Start of Data for analysis

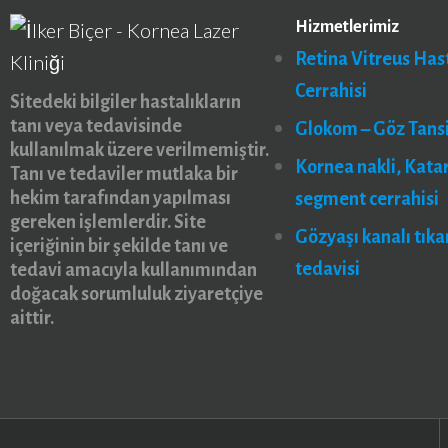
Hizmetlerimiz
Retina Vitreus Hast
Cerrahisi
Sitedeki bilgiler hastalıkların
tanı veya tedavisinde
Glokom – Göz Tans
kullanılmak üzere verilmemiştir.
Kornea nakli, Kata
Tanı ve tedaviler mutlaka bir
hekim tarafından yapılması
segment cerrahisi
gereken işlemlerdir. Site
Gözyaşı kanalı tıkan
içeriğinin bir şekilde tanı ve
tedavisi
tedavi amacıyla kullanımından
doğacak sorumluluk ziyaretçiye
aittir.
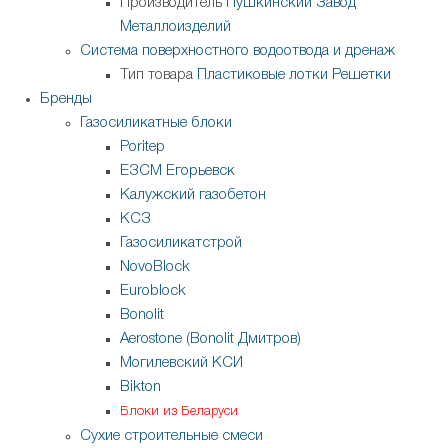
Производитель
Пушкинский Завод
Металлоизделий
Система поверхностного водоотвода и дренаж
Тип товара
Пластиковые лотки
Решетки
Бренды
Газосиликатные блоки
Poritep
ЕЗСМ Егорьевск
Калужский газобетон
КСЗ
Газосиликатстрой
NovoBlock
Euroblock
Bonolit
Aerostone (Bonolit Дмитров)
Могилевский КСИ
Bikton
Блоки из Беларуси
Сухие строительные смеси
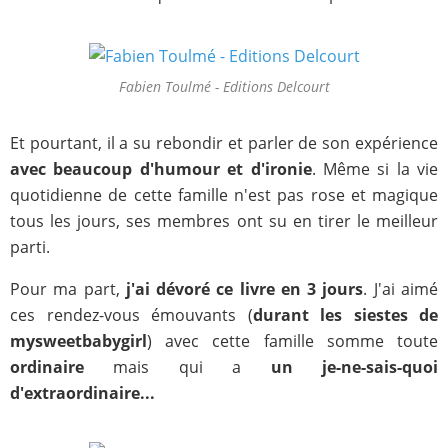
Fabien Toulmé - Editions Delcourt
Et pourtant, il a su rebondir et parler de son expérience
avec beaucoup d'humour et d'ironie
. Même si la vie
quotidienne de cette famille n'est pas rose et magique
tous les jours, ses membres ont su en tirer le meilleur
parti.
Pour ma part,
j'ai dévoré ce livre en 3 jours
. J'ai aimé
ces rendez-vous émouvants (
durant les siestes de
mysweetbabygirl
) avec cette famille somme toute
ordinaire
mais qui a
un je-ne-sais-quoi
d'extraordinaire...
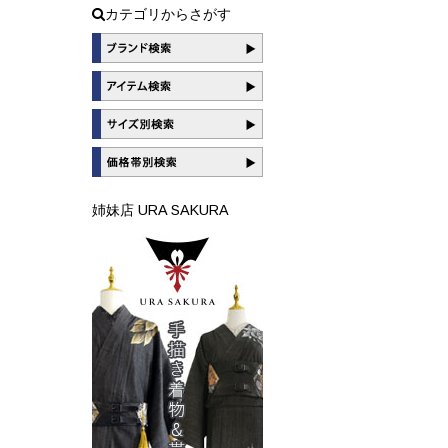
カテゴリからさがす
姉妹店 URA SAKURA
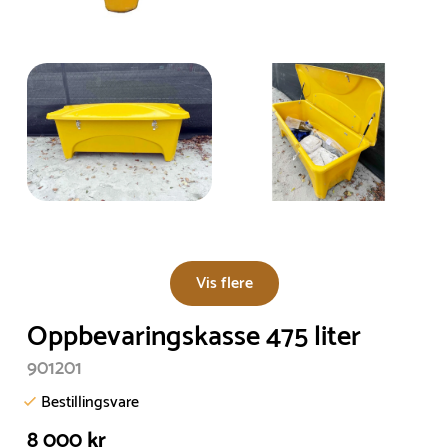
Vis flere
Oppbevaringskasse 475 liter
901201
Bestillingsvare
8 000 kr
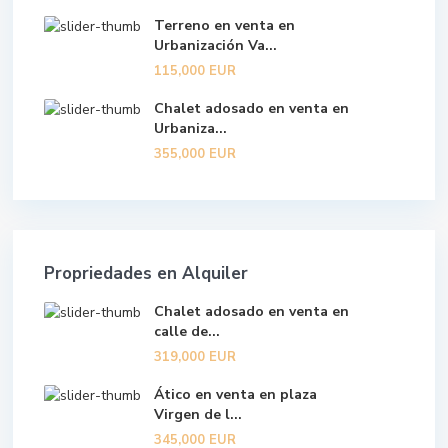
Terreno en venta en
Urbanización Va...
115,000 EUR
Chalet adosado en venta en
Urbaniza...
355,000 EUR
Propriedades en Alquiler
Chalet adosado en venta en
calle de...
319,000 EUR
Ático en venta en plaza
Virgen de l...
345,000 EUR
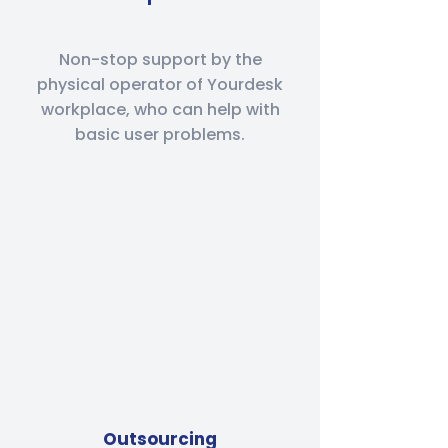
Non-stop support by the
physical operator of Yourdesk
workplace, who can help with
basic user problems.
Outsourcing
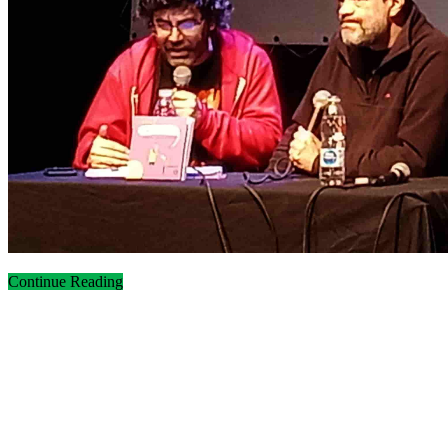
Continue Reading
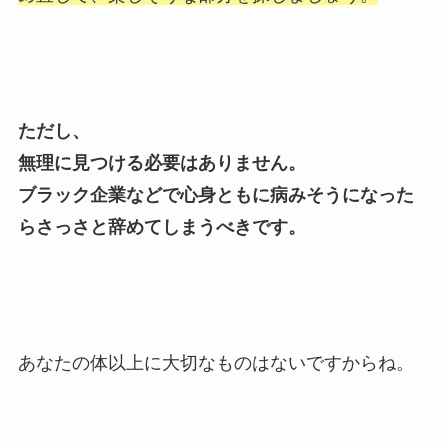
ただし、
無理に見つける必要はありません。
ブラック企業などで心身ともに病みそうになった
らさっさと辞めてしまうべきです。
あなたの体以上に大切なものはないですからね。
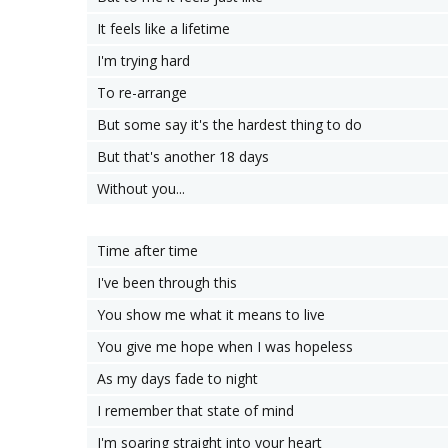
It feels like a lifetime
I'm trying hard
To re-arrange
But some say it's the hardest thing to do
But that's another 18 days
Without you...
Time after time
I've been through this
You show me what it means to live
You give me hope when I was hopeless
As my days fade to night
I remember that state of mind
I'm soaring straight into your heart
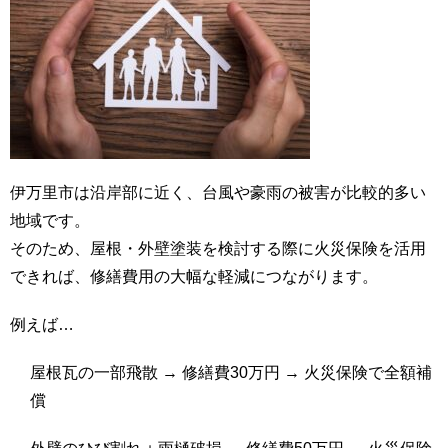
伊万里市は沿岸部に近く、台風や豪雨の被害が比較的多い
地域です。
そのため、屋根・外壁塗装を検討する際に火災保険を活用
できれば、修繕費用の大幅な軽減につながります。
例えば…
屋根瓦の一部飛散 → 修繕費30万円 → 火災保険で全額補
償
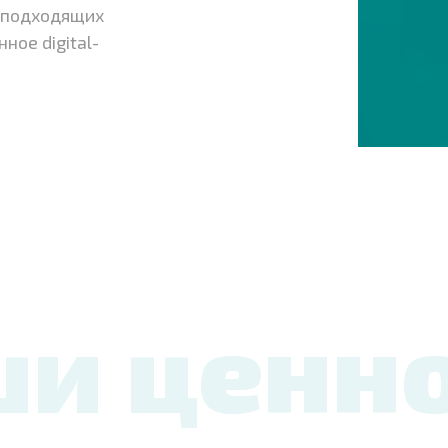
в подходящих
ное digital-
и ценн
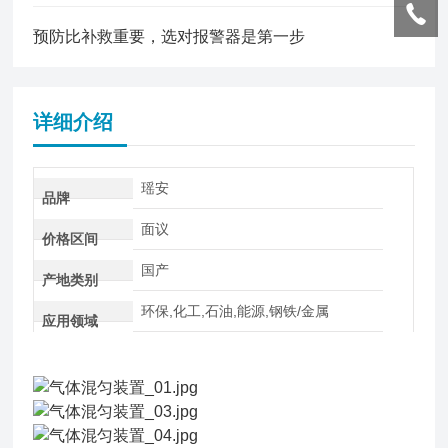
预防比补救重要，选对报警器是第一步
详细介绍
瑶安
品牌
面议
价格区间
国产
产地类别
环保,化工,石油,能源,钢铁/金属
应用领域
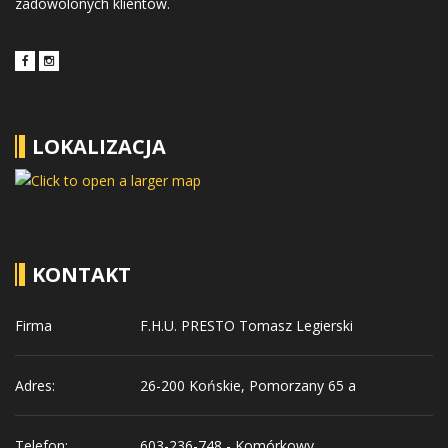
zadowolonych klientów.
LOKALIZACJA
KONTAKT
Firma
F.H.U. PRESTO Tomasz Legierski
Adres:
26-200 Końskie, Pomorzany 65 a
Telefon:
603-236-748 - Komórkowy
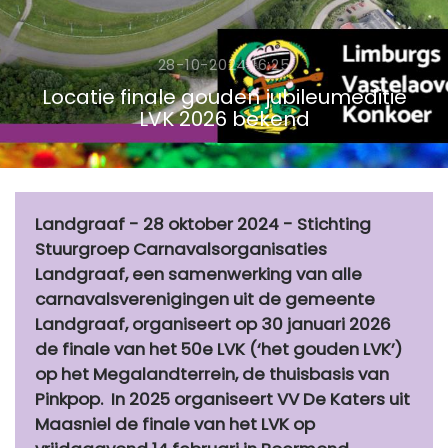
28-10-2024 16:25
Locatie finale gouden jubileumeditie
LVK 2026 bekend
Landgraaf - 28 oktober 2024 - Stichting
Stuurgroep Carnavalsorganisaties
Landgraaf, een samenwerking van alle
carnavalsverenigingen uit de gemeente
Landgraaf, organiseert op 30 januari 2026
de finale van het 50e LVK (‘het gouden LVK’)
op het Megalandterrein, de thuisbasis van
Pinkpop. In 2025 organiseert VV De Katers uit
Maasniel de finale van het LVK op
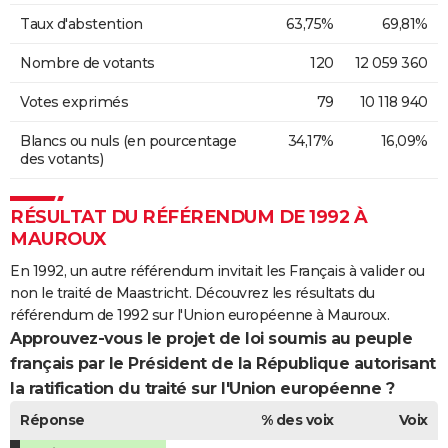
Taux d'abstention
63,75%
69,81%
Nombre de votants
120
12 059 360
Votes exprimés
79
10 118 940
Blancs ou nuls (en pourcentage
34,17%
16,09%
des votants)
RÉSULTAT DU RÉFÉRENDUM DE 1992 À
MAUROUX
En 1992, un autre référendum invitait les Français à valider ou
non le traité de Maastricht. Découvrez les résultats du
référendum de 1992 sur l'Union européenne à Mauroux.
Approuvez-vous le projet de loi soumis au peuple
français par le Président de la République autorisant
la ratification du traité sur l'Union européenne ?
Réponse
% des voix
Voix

End of Data for analysis

Write out the text read from every row again, substituting "Casa pareada" for "Chalet adosado" wherever it occurs and changing nothing else. Leave the pictures out.

● Worked solution
Hizmetlerimiz
Retina Vitreus Hast
Cerrahisi
Sitedeki bilgiler hastalıkların
tanı veya tedavisinde
Glokom – Göz Tans
kullanılmak üzere verilmemiştir.
Kornea nakli, Kata
Tanı ve tedaviler mutlaka bir
hekim tarafından yapılması
segment cerrahisi
gereken işlemlerdir. Site
Gözyaşı kanalı tıkan
içeriğinin bir şekilde tanı ve
tedavisi
tedavi amacıyla kullanımından
doğacak sorumluluk ziyaretçiye
aittir.
Производитель
Пушкинский Завод
Металлоизделий
Система поверхностного водоотвода и дренаж
Тип товара
Пластиковые лотки
Решетки
Бренды
Газосиликатные блоки
Poritep
ЕЗСМ Егорьевск
Калужский газобетон
КСЗ
Газосиликатстрой
NovoBlock
Euroblock
Bonolit
Aerostone (Bonolit Дмитров)
Могилевский КСИ
Bikton
Блоки из Беларуси
Сухие строительные смеси
Fabien Toulmé - Editions Delcourt
Et pourtant, il a su rebondir et parler de son expérience
avec beaucoup d'humour et d'ironie
. Même si la vie
quotidienne de cette famille n'est pas rose et magique
tous les jours, ses membres ont su en tirer le meilleur
parti.
Pour ma part,
j'ai dévoré ce livre en 3 jours
. J'ai aimé
ces rendez-vous émouvants (
durant les siestes de
mysweetbabygirl
) avec cette famille somme toute
ordinaire
mais qui a
un je-ne-sais-quoi
d'extraordinaire...
カテゴリからさがす
姉妹店 URA SAKURA
Vis flere
Oppbevaringskasse 475 liter
901201
Bestillingsvare
8 000 kr
Terreno en venta en
Urbanización Va...
115,000 EUR
Casa pareada en venta en
Urbaniza...
355,000 EUR
Propriedades en Alquiler
Casa pareada en venta en
calle de...
319,000 EUR
Ático en venta en plaza
Virgen de l...
345,000 EUR
Non-stop support by the
physical operator of Yourdesk
workplace, who can help with
basic user problems.
Outsourcing
Continue Reading
ただし、
無理に見つける必要はありません。
ブラック企業などで心身ともに病みそうになった
らさっさと辞めてしまうべきです。
あなたの体以上に大切なものはないですからね。
It feels like a lifetime
I'm trying hard
To re-arrange
But some say it's the hardest thing to do
But that's another 18 days
Without you...
Time after time
I've been through this
You show me what it means to live
You give me hope when I was hopeless
As my days fade to night
I remember that state of mind
I'm soaring straight into your heart
伊万里市は沿岸部に近く、台風や豪雨の被害が比較的多い
地域です。
そのため、屋根・外壁塗装を検討する際に火災保険を活用
できれば、修繕費用の大幅な軽減につながります。
例えば…
屋根瓦の一部飛散 → 修繕費30万円 → 火災保険で全額補
償
в подходящих
ное digital-
и ценн
预防比补救重要，选对报警器是第一步
详细介绍
瑶安
品牌
面议
价格区间
国产
产地类别
环保,化工,石油,能源,钢铁/金属
应用领域
zadowolonych klientów.
LOKALIZACJA
KONTAKT
Firma
F.H.U. PRESTO Tomasz Legierski
Adres:
26-200 Końskie, Pomorzany 65 a
Telefon:
603-236-748 - Komórkowy
28-10-2024 16:25
Locatie finale gouden jubileumeditie
LVK 2026 bekend
Landgraaf - 28 oktober 2024 - Stichting
Stuurgroep Carnavalsorganisaties
Landgraaf, een samenwerking van alle
carnavalsverenigingen uit de gemeente
Landgraaf, organiseert op 30 januari 2026
de finale van het 50e LVK (‘het gouden LVK’)
op het Megalandterrein, de thuisbasis van
Pinkpop. In 2025 organiseert VV De Katers uit
Maasniel de finale van het LVK op
Taux d'abstention
63,75%
69,81%
Nombre de votants
120
12 059 360
Votes exprimés
79
10 118 940
Blancs ou nuls (en pourcentage
34,17%
16,09%
des votants)
RÉSULTAT DU RÉFÉRENDUM DE 1992 À
MAUROUX
En 1992, un autre référendum invitait les Français à valider ou
non le traité de Maastricht. Découvrez les résultats du
référendum de 1992 sur l'Union européenne à Mauroux.
Approuvez-vous le projet de loi soumis au peuple
français par le Président de la République autorisant
la ratification du traité sur l'Union européenne ?
Réponse
% des voix
Voix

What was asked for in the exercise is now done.